Cell experiment:

The Neuroblastoma cell lines IMR-32, LA-N-1 and SK-N-SH and the neuroblastoma cell line LS are grown in RPMI-1640 medium supplemented with 10% (v/v) fetal calf serum (FCS), 2 mM L-glutamine, 100 U/mL Penicillin and 100 μg/mL Streptomycin and incubated at 37℃, 5% CO2 and saturated humidity. To assess the cell viability after incubation with Nifurtimox at different concentrations (10 μg/mL up to 50 μg/mL or 34.8 μM to 174 μM, respectively in the supernatant growth medium) or the vehicle control with according concentrations, all neuroblastoma cell lines are subjected to an MTS assay. Stock solutions of MTS are made at 480 μM in sterile filtered deionized water and stored at -20℃. Cells are grown to approximately 50% confluency, treated with Nifurtimox, and incubated for 1 h with fresh media containing 12 μM MTS[1].

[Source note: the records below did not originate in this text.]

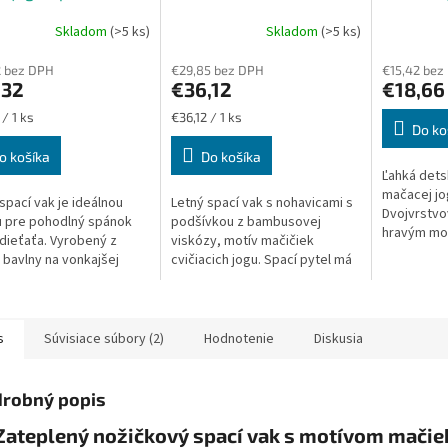
nohavice
bambus, 
Skladom
(>5 ks)
Skladom
(>5 ks)
2 bez DPH
€29,85 bez DPH
€15,42 bez
,32
€36,12
€18,66
ková
Jednotková
/ 1 ks
€36,12 / 1 ks
Do ko
cena:
o košíka
Do košíka
Ľahká dets
mačacej jo
spací vak je ideálnou
Letný spací vak s nohavicami s
Dvojvrstvo
 pre pohodlný spánok
podšívkou z bambusovej
hravým mo
dieťaťa. Vyrobený z
viskózy, motív mačičiek
kombinuje
 bavlny na vonkajšej
cvičiacich jogu. Spací pytel má
viskózu pr
 a s podšívkou z
TOG 0,48 to znamená, že je
pohodlie po
ovej viskózy, ktorá je
ideálny do teploty 24 až 27 °C.
zene...
Teplota...
s
Súvisiace súbory (2)
Hodnotenie
Diskusia
robný popis
Zateplený nožičkový spací vak s motívom mačiek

Nifurtimox, an antiprotozoal agent, which is generally used for the treatment of infections with Trypanosoma cruzi, has been used in the therapy of neuroblastoma. Nifurtimox affects enzyme activity of lactate dehydrogenase (LDH).

Nifurtimox affects enzyme activity of lactate dehydrogenase (LDH). To differentiate if this effect is a result of a reduced LDH activity or a shift in pyruvate metabolism due to activation of PDH, the enzyme activity of LDH is determined after 4 h treatment with 50 μg/mL Nifurtimox. Compared to the untreated control, the LDH activity is significantly reduced for LA-N-1 (P=0.005), IMR-32 (P=0.009), LS (P=0.0035) and SK-N-SH (P=0.0065). Nifurtimox reduces cell viability and induces cell cycle arrest and apoptosis in neuroblastoma cells. To characterize the cytotoxic impacts of Nifurtimox on neuroblastoma, 4 cell lines are subjected to several experiments. Cell viability is reduced for all 4 neuroblastoma cell lines after 24 h incubation with 50 μg/mL to an average of 66%, 63%, 62% and 75% (LA-N-1, IMR-32 LS and SK-N-SH, respectively). The reduction is significant compared to the untreated control (P<0.01) and the vehicle control with DMSO (P<0.05) for all cell lines[1].

References:
[1]. Cabanillas Stanchi KM, et al. Nifurtimox reduces N-Myc expression and aerobic glycolysis in neuroblastoma. Cancer Biol Ther. 2015;16(9):1353-63.